GIVEN EXERCISE A:
Answer these questions about the random poset ticket:
(i) According to the quoted comment, which call is the bottleneck of the current implementation?
(ii) Who is listed as the reviewer?
(iii) In the change to poset_examples.py, what is the new one-line description of `Posets.RandomPoset`?
GIVEN EXERCISE B:
Carry on the random poset ticket from the point where it stops.
===== SOURCE TEXT =====
Trac #17048: Faster Posets.RandomPoset

Nathann Cohen wrote on another ticket:

"This code could be seriously rewritten, though. In two different ways:

1) Assume from the start that 0,...,n-1 is a linear extension, and only
add edges i,j with i<j. With this you don't have to call
`is_directed_acyclic` every second (and this is the bottleneck of the
implementation). At the end, relabel everything randomly so that the
linear extension is random, too

2) Work directly on the Hasse Diagram. Build the random Poset on n
elements from a poset on n-1 elements:

Consider all minimal elements `m_1,...m_c` of the previous digraph and
add the edges `m_i,n` with probability `p`. If some edge `m_i` was not
added, consider the immediate predecessors of `m_i` and do the same with
them.

This second way to build them benefits from the transitivity of posets.

The last algorithm was mentionned by Florent and Nicolas to which I
asked the question. They seemed to think that this generation of random
posets was not standard, and that we could change it a bit if we like,
i.e. without caring if by changing the algorithm we change the
distribution of posets. It seems that it is only there to provide random
posets for computer tests, with no specific property in mind."

I add this on wishlist-milestone, so that I don't forget it totally. I'm
not going to code this at least for release 6.4.

URL: http://trac.sagemath.org/17048
Reported by: jmantysalo
Ticket author(s): Jori Mäntysalo
Reviewer(s): Frédéric Chapoton

src/sage/combinat/posets/poset_examples.py

@@ -27,7 +27,7 @@
     :meth:`~Posets.IntegerPartitions` | Return the poset of integer partitions of ``n``.
     :meth:`~Posets.IntegerPartitionsDominanceOrder` | Return the poset of integer partitions on the integer `n` ordered by dominance.
     :meth:`~Posets.PentagonPoset` | Return the Pentagon poset.
-    :meth:`~Posets.RandomPoset` | Return a random poset on `n` vertices according to a probability `p`.
+    :meth:`~Posets.RandomPoset` | Return a random poset on `n` elements.
     :meth:`~Posets.RestrictedIntegerPartitions` | Return the poset of integer partitions of `n`, ordered by restricted refinement.
     :meth:`~Posets.SetPartitions` | Return the poset of set partitions of the set `\{1,\dots,n\}`.
     :meth:`~Posets.ShardPoset` | Return the shard intersection order.
===== GIVEN ENTRIES =====
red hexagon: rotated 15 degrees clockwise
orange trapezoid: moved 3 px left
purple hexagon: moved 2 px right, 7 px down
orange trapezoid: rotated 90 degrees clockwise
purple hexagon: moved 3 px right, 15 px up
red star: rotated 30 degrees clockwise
=====
WRITTEN REPLY A:
(i) Calling `is_directed_acyclic`.
(ii) Frédéric Chapoton.
(iii) "Return a random poset on `n` elements."

WRITTEN REPLY B:
@@ -275,7 +275,7 @@ def DiamondPoset(n, facade = None):
 
         INPUT:
 
-        - ``n`` -- number of vertices, an integer at least 3
+        - ``n`` -- number of elements, an integer at least 3
 
         - ``facade`` (boolean) -- whether to make the returned poset a
           facade poset (see :mod:`sage.categories.facade_sets`); the
@@ -479,31 +479,28 @@ def IntegerPartitionsDominanceOrder(n):
     @staticmethod
     def RandomPoset(n, p):
         r"""
-        Generate a random poset on ``n`` vertices according to a
+        Generate a random poset on ``n`` elements according to a
         probability ``p``.
 
         INPUT:
 
-        - ``n`` - number of vertices, a non-negative integer
+        - ``n`` - number of elements, a non-negative integer
 
         - ``p`` - a probability, a real number between 0 and 1 (inclusive)
 
         OUTPUT:
 
-        A poset on ``n`` vertices.  The construction decides to make an
-        ordered pair of vertices comparable in the poset with probability
-        ``p``, however a pair is not made comparable if it would violate
-        the defining properties of a poset, such as transitivity.
-
-        So in practice, once the probability exceeds a small number the
-        generated posets may be very similar to a chain.  So to create
-        interesting examples, keep the probability small, perhaps on the
-        order of `1/n`.
+        A poset on `n` elements. The probability `p` roughly measures
+        width/height of the output: `p=0` always generates an antichain,
+        `p=1` will return a chain. To create interesting examples,
+        keep the probability small, perhaps on the order of `1/n`.
 
         EXAMPLES::
 
-            sage: Posets.RandomPoset(17,.15)
-            Finite poset containing 17 elements
+            sage: set_random_seed(0)  # Results are reproducible
+            sage: P = Posets.RandomPoset(5, 0.3)
+            sage: P.cover_relations()
+            [[5, 4], [4, 2], [1, 2]]
 
         TESTS::
 
@@ -526,8 +523,12 @@ def RandomPoset(n, p):
             Traceback (most recent call last):
             ...
             ValueError: probability must be between 0 and 1, not -0.5
+
+            sage: Posets.RandomPoset(0, 0.5)
+            Finite poset containing 0 elements
         """
         from sage.misc.prandom import random
+
         try:
             n = Integer(n)
         except TypeError:
@@ -541,15 +542,14 @@ def RandomPoset(n, p):
         if p < 0 or p> 1:
             raise ValueError("probability must be between 0 and 1, not {0}".format(p))
 
-        D = DiGraph(loops=False,multiedges=False)
+        D = DiGraph(loops=False, multiedges=False)
         D.add_vertices(range(n))
         for i in range(n):
-            for j in range(n):
+            for j in range(i+1, n):
                 if random() < p:
-                    D.add_edge(i,j)
-                    if not D.is_directed_acyclic():
-                        D.delete_edge(i,j)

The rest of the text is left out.